As soon as I do, he's rushing through the bedroom door, looking determined to be the force of nature that will finally move the immovable Lisa out of my room, out of my life. Kai stands in front of me and looks at Lisa, who I finally spare a glance at. "I told you if she called for me, that was it."
Instantly moving from soft to enraged, Lisa's shooting bullets at Kai, and I know she's trying hard to rein in her temper. There's something on her hand . . . a cast? I look again, and sure enough, a black cast covers her hand and wrist.
"Let's get something clear," Lisa says as she stands and looks down at Kai. "I'm trying not to upset her, and that's the only reason I haven't snapped your fucking neck. So don't push your luck."

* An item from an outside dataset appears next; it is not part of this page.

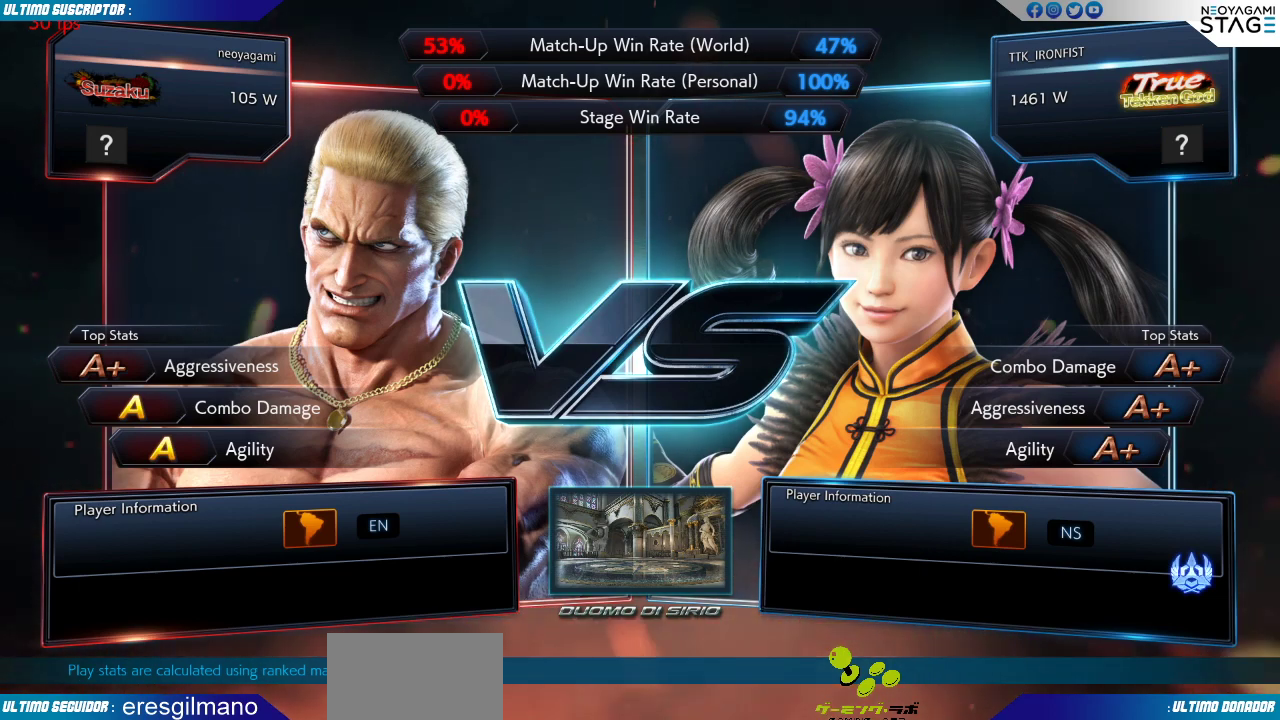
Gameplay with a controller (arcade stick); each line is a JSON object with the inputs held at the frame after it. "events" lists button and stick changes between this image and that frame as [ms after this image, input, new state], when the widget could be followed in between. Not read: L3 R3 SELECT START.
{"buttons": ["R1"], "left_stick": "center", "events": [[100, "left_stick", "right"], [133, "TRIANGLE", "down"], [217, "TRIANGLE", "up"], [250, "left_stick", "center"], [283, "SQUARE", "down"], [367, "SQUARE", "up"], [450, "R1", "down"]]}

In my damaged, chaotic mind, I can see my father's head snapping back, jaw popping open. I just want silence. I want silence in my ears, and I need silence in my mind.
I start gagging as the image multiplies as their voices get louder, angrier, and my body begs me to just let it all go, to just let everything out of my stomach. The problem is that there's nothing inside me but water, and so acid burns my throat when I vomit onto my old comforter.
"Fuck!" Lisa exclaims. "Get out, damn it!" She shoves at Kai's chest with one hand, and Kai stumbles back, bracing himself against the frame of the door.
"You get out! You're not even wanted here!" Kai fires back and rushes forward, pushing Lisa.
Neither of them notice as I stand from the bed and wipe vomit from my mouth with one sleeve. Because all either of them can see is red and their infinite "loyalty" to me, I make it out of the room, down the hall, and out the front door without either of them noticing.